= Camden House Publishing =

American publisher

Camden House, Inc. was founded in 1979 by professors James Hardin and Gunther Holst with the purpose of publishing scholarly books in the field of German literature, Austrian Literature, and German language culture. Camden House books were published in Columbia, South Carolina, until 1998. When the company became an imprint in that year, place of publication moved to Rochester, New York.

==Early publication history==
The series Studies in German Literature, Language, and Culture was established in that same year and continues to the present; over 350 books in this series have appeared as of 2011 The Camden House areas of interest expanded over the following years under the direction of James Hardin, emeritus professor at the University of South Carolina. German language literature in Austria and Switzerland were added to the purview of Camden House early in its history.

The new series Literary Criticism in Perspective was established in the following decade, and in time broadened to include American and British literature. The aim of this more specialized series was, and is, to elucidate the role of literary criticism over the years, to show how it is subject to varying vogues and philosophical or critical viewpoints, and how criticism itself is a mirror of changing taste and critical bias.

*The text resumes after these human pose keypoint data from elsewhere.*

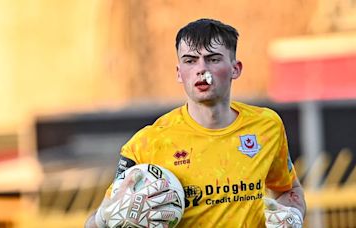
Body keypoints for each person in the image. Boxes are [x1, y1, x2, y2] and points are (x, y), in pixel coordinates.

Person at [85, 18, 306, 228]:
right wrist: (106, 217)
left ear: (235, 69)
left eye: (213, 59)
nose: (202, 69)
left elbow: (288, 190)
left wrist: (293, 215)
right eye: (190, 60)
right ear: (179, 73)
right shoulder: (149, 142)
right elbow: (97, 220)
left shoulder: (266, 127)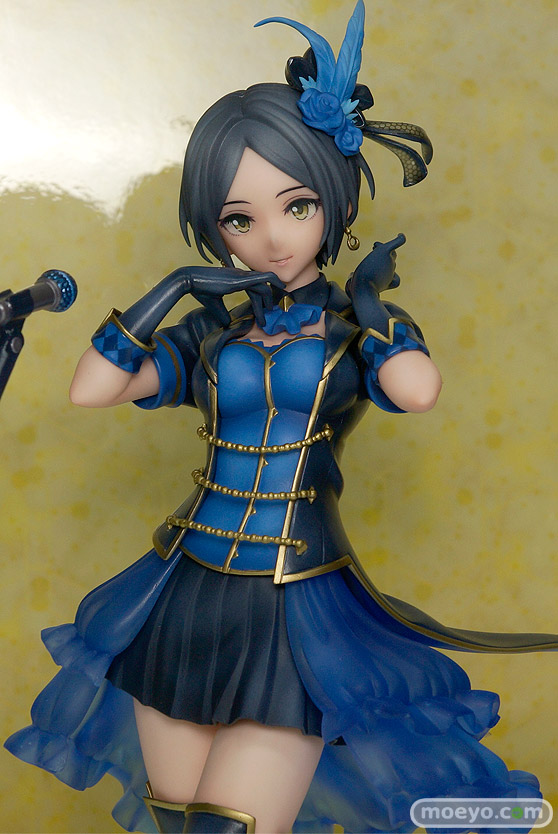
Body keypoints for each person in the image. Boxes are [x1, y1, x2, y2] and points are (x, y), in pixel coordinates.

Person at [5, 3, 558, 833]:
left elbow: (417, 390)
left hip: (296, 601)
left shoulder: (353, 333)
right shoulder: (210, 332)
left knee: (233, 824)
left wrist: (368, 303)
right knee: (177, 820)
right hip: (181, 592)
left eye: (296, 206)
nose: (270, 238)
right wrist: (174, 289)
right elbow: (92, 388)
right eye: (239, 218)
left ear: (334, 200)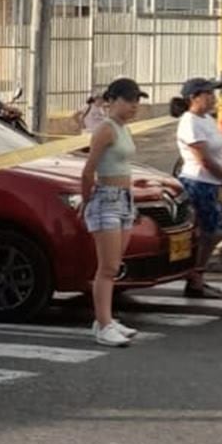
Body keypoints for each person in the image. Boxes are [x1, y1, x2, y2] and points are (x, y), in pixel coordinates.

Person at [79, 78, 146, 348]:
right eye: (129, 100)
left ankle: (105, 319)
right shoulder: (105, 129)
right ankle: (103, 324)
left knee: (115, 265)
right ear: (112, 100)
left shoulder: (123, 128)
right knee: (107, 266)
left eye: (137, 100)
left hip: (125, 199)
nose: (134, 106)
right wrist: (86, 201)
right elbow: (88, 171)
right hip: (106, 198)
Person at [172, 77, 222, 299]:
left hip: (212, 183)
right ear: (193, 98)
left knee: (210, 232)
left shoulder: (206, 119)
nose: (213, 98)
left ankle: (197, 276)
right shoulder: (189, 122)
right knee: (211, 232)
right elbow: (203, 159)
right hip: (198, 183)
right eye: (207, 94)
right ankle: (194, 276)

==Publications since the late 1980s==
In the late 1980s, Camden House increasingly sought out highly qualified scholars to write or edit commissioned works, especially in its Companion series. It was fortunate in locating and working with prominent Germanists who brought out companions to the works of such canonical writers as Hartmann von Aue, Friedrich Schiller, Heinrich von Kleist, Heinrich Heine, Thomas Mann, Rainer Maria Rilke, Franz Kafka, and many others over the next two decades. In addition, companions to major works were commissioned and published, including books focused on Goethe's Faust (I and II), the Nibelungenlied, Gottfried von Strassburg's Tristan, and Mann's Magic Mountain. Distinct periods in the history of German literature were treated in companions to German Realism and German Expressionism. Additionally, Camden House established in its first decade of operation a series developed by James Hardin titled Literary Criticism in Perspective which not only provides the reception history of a given German or Austrian literary work, but records the changing nature of literary criticism itself over the years.

Another important aspect of the German program included translations of such key works as Hans Jakob Christoffel von Grimmelshausen's Simplicius Simplicissimus, the first great German novel; Johann Beer's early comic novel Teutsche Winternaechte (German Winter Nights); and Goethe's Wilhelm Meisters theatralische Sendung (Wilhelm Meister's Theatrical Calling), the neglected forerunner to the prototype of Wilhelm Meister's Apprenticeship.

Publication of individually authored monographs on numerous prominent German writer have appeared in the Camden House list, as well as numerous works on German film, theater, song, satire, holocaust literature, literature of the German Democratic Republic, and Austrian literature.

The ten-volume Camden House History of German Literature, which appeared over a period of six years with completion in 2007, treats German literature in extended essays beginning with the earliest Germanic literature, including Gothic, and discusses in detail not only the literary highpoints of German literature—the High Middle Ages, the Age of Goethe, early twentieth-century works—but also generally neglected periods such as the Early Modern period. About this volume a reviewer wrote 'The editor and the contributors are to be praised for having accomplished a truly Herculean task through which this period finally receives the recognition it deserves. There is nothing comparable on the German, or any other, scholarly book market.' The CH history is prima facie the most voluminous recent analysis of German literature in English; it engaged the collaboration of Germanists from the U.S., the U.K., Germany, Austria, and Australia. This is perhaps the most significant achievement to date of Camden House.

In recent years Camden House has branched out into North American literature, extending its series "Literary Criticism in Perspective" (series editors: Scott Peeples and James Walker) in that area and having launched a "European Studies in North American Literature and Culture" (ESNALC; series editor: Reingard M. Nischik) in 1996. Part of the latter series is the 605-page History of Literature in Canada: English-Canadian and French-Canadian (ed. R.M. Nischik, 2008), Camden House's second major literary history and one of the extremely few histories of Canadian literature to discuss both Canadian literature written in English and Canadian literature written in French in a balanced way.

In 1998 Camden House became an imprint of its long-time distributor, Boydell & Brewer, and has continued to publish books in all the areas described above under the editorship of James Walker, who has been associated with the firm since 1994. James Hardin remains a consulting editor with Camden House.